» **Exercise prompt**:
Each line of the data below containing "Zellen" needs to be listed.

»»

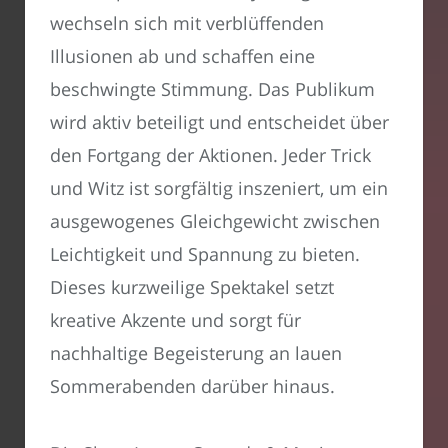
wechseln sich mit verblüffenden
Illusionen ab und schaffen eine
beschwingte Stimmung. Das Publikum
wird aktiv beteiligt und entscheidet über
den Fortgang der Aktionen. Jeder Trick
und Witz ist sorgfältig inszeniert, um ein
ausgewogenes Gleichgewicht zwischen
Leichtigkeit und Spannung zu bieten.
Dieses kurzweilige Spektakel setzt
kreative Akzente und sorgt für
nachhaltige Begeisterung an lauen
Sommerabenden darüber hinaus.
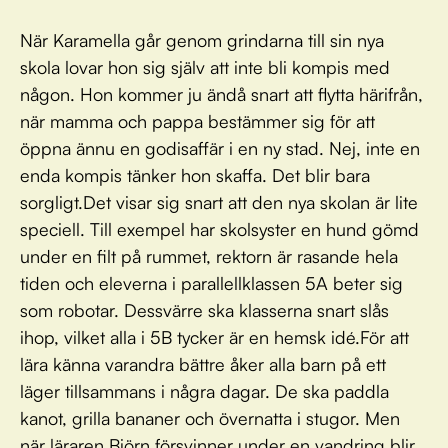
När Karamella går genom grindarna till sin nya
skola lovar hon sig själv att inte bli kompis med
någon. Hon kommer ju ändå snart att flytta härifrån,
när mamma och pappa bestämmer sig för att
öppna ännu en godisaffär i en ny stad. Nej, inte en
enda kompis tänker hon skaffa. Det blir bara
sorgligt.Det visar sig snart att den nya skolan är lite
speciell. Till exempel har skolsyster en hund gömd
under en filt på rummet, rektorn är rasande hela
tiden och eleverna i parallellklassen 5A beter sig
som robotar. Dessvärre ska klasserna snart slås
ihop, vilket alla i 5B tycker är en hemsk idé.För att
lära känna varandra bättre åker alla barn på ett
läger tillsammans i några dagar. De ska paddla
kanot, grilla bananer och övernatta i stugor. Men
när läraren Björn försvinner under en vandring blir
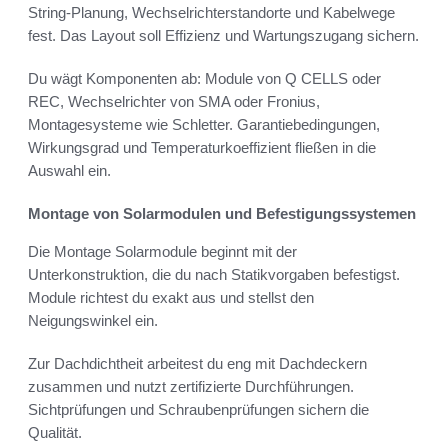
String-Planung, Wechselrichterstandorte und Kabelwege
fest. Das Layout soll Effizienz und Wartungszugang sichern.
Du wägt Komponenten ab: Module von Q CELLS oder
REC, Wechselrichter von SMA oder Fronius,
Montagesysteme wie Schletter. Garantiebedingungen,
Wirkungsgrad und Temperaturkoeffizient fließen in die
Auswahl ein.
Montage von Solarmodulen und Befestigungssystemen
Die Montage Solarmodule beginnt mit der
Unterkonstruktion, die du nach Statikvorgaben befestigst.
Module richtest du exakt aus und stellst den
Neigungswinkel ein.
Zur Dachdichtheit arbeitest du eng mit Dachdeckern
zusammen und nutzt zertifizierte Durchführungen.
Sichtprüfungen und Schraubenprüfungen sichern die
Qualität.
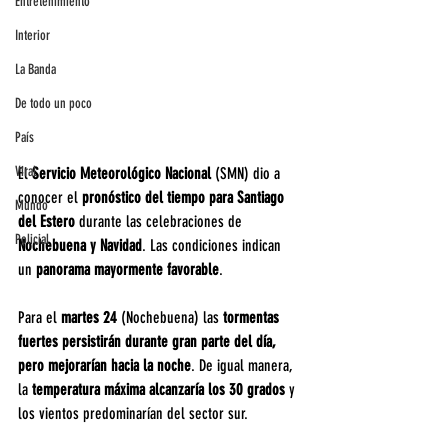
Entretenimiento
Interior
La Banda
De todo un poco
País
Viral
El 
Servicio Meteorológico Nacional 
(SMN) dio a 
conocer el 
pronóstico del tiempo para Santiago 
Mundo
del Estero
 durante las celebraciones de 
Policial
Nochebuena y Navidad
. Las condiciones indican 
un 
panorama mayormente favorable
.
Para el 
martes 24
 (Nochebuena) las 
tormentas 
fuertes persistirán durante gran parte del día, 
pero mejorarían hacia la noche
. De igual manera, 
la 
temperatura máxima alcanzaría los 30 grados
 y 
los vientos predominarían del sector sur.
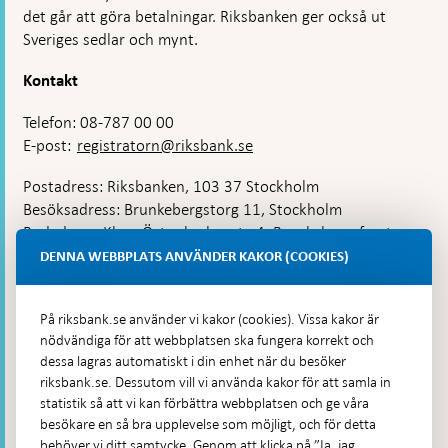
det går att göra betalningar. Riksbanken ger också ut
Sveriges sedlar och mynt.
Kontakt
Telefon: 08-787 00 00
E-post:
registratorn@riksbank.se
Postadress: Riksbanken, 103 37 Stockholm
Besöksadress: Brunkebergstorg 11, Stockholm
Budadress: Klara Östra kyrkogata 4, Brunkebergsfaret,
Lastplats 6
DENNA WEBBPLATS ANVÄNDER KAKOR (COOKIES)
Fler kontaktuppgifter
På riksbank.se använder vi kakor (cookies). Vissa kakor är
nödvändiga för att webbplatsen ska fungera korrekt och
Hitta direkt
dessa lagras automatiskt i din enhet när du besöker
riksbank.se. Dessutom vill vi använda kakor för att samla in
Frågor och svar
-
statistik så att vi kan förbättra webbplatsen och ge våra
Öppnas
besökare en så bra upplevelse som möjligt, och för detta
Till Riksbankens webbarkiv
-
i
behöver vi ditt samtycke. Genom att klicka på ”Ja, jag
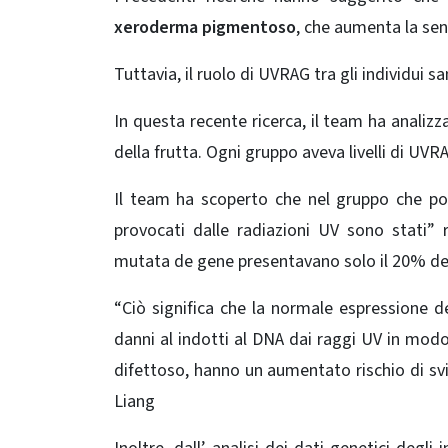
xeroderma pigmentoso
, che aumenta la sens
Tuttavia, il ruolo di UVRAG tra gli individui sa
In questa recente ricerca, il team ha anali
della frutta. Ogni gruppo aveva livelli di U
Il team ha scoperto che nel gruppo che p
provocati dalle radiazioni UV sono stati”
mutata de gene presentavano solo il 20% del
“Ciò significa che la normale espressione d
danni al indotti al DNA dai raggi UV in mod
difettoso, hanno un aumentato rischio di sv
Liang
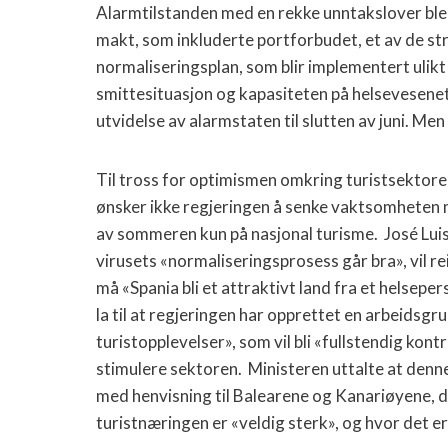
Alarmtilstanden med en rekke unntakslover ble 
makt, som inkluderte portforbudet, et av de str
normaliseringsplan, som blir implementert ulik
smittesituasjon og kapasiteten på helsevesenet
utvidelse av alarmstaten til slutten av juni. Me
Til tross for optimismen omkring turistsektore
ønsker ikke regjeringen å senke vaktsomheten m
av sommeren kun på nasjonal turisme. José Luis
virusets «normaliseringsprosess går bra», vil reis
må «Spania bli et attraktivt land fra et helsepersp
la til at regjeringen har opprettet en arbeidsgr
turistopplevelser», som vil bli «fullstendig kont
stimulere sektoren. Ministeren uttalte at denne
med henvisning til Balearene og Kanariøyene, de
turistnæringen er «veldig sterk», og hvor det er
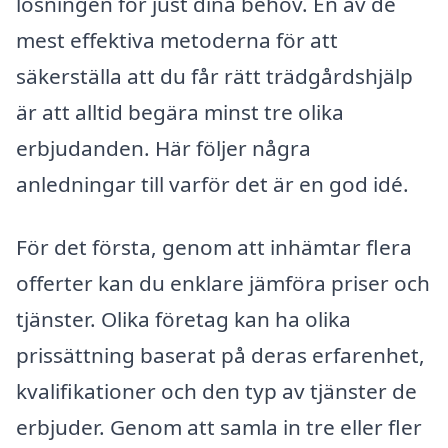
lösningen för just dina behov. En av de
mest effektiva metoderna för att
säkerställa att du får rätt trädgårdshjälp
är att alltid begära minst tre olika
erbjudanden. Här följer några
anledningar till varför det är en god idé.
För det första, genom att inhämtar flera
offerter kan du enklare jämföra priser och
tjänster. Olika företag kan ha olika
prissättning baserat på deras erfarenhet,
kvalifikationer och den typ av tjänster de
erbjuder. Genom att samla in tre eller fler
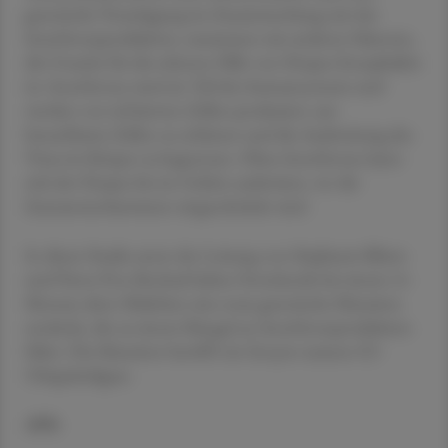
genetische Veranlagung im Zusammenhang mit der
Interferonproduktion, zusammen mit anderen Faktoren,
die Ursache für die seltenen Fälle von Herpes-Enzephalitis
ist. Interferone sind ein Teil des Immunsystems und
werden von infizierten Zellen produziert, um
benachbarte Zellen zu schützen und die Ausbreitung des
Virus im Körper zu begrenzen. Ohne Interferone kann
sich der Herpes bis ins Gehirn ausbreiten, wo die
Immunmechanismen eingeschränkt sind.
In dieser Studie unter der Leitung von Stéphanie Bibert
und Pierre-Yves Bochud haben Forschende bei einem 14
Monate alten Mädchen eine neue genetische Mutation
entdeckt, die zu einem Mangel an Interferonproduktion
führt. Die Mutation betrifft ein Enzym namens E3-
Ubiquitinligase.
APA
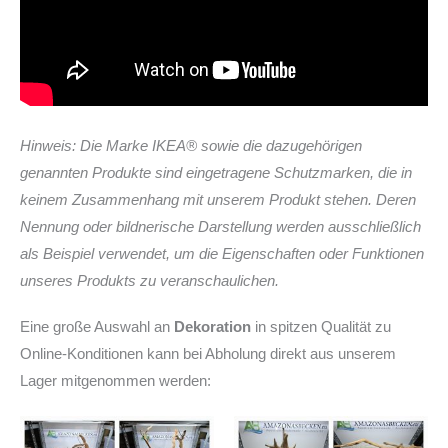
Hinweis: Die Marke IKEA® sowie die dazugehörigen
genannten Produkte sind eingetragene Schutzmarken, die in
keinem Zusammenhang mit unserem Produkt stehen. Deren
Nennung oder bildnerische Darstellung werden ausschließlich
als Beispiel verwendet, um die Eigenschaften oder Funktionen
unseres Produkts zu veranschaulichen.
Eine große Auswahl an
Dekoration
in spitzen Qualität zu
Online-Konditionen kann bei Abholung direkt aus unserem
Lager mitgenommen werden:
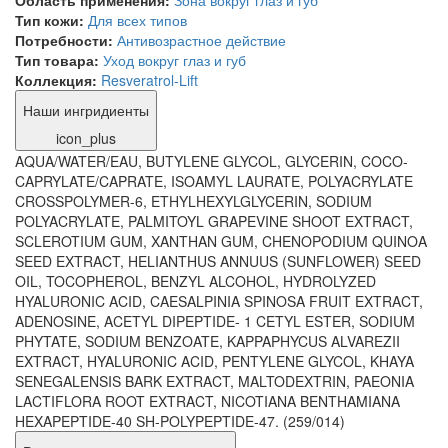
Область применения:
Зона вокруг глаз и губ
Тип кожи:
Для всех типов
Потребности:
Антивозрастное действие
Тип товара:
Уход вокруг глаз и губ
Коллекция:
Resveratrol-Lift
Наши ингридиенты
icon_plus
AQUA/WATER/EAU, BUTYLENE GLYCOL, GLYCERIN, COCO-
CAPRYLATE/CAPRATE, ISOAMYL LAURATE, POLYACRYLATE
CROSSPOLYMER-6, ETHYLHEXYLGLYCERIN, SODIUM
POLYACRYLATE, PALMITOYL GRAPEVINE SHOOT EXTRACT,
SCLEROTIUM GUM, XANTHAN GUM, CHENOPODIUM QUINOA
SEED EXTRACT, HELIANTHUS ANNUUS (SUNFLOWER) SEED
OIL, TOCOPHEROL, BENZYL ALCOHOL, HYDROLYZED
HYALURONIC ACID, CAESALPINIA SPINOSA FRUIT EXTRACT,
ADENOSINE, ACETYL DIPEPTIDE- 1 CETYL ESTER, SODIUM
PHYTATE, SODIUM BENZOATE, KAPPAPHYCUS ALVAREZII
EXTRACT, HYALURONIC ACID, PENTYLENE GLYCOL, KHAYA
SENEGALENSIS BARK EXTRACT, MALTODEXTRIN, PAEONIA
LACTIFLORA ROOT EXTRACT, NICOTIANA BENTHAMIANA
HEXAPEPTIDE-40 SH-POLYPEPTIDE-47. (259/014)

««

» **Response area**:
werden von infizierten Zellen produziert, um
benachbarte Zellen zu schützen und die Ausbreitung des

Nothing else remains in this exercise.